Third-year Mechanical Engineering student Abigail Stokes never thought she’d find herself working with waste treatment sludge as she had aspired to work in the automotive or biomedical industry. Instead, as she starts her second-semester of third year, Stokes is well-ensconced in waste treatment sludge as an undergraduate researcher at UBC Okanagan’s Bioreactor Technology Group (BTG).
“A couple of years ago, I started working in the waste treatment industry, and by far it is the most exciting research experience I’d had,” says Stokes, who recently completed a Natural Sciences and Engineering Research Council of Canada (NSERC) Undergraduate Student Research Award (USRA) term at the BTG. “Waste is something that everyone has to deal with, and will become a bigger and bigger issue as we let it go.”
It is hard to miss the smell emanating from the BTG, but Stokes says the impact of the research far outweighs any initial concerns about that.
Inside the lab, bioreactors are continuously churning and mixing waste materials. Stokes works alongside Cigdem Eskicioglu, a Civil Engineering Professor and NSERC/Metro Vancouver Industrial Research Chair (IRC) in Resource Recovery from Wastewater.
“Abby’s work supports our on-going research program with Metro Vancouver where we are investigating the best approaches to convert human waste into transportation fuel,” explains Eskicioglu.
Eskicioglu points to USRA as an invaluable launching pad for undergraduates to explore research opportunities. “For students with a real passion for research, this program provides them mentorship and an opportunity to nurture their passion.”

^^^^^^^^^^^^^^^^

▶ [EXERCISES]
a – In one to three sentences, explain why Stokes says research on waste is important, as the article about her lab work gives it.
b – Continue the article about Stokes's waste research at UBC Okanagan, starting after its last sentence.
The data after this article is separate material and has no link to it.

▶ [DATASET EXTRACT]
^^^^^^^^^^^^^^^^

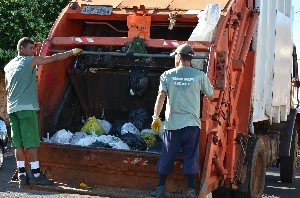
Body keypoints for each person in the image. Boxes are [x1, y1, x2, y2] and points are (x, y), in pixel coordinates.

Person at [4, 37, 82, 186]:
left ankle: (21, 173)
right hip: (26, 108)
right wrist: (72, 52)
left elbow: (8, 88)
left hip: (12, 109)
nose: (34, 51)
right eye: (31, 48)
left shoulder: (8, 66)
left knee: (18, 143)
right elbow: (54, 59)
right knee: (32, 143)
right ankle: (35, 174)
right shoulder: (30, 61)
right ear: (22, 49)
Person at [150, 43, 214, 198]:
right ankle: (190, 191)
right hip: (192, 125)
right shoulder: (200, 76)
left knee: (167, 155)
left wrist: (156, 117)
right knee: (191, 156)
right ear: (190, 58)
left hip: (173, 125)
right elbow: (211, 96)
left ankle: (160, 190)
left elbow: (161, 97)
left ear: (178, 57)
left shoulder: (167, 75)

^^^^^^^^^^^^^^^^

▶ [RESPONSES TO THE TASKS]
a – Stokes says waste is something everyone has to deal with. She adds that it will become a bigger and bigger issue as we let it go.

b –
USRAs are also meant to encourage students to undertake graduate studies in their chosen field by providing research work experience that complements their studies in an academic setting.
Stokes has worked on several projects during her time at BTG through the USRA, and a co-op term. Over the summer, she worked alongside a PhD student to investigate the impacts of biochar amendment on biogas production in anaerobic digestion of municipal sludge. She continued with the lab this term, as a co-op student, where she was part of the hydro-thermal liquefaction team. Using high-temperatures and pressure, the researchers have been working on anaerobic co-digestion for recovering bioenergy.
According to Stokes, the USRA and co-op have had a profound impact on her experience at UBC. “I’ve come to appreciate that it’s not just about the grade in a class but more about a greater vision to make some sort of impact in the world.” She says her grades have improved as a result of these research experiences, and she’s found a cohort of like-minded peers who have the same priorities.
With a focus on applying for graduate studies, Stokes plans on continuing her research with BTG as she completes her undergraduate degree.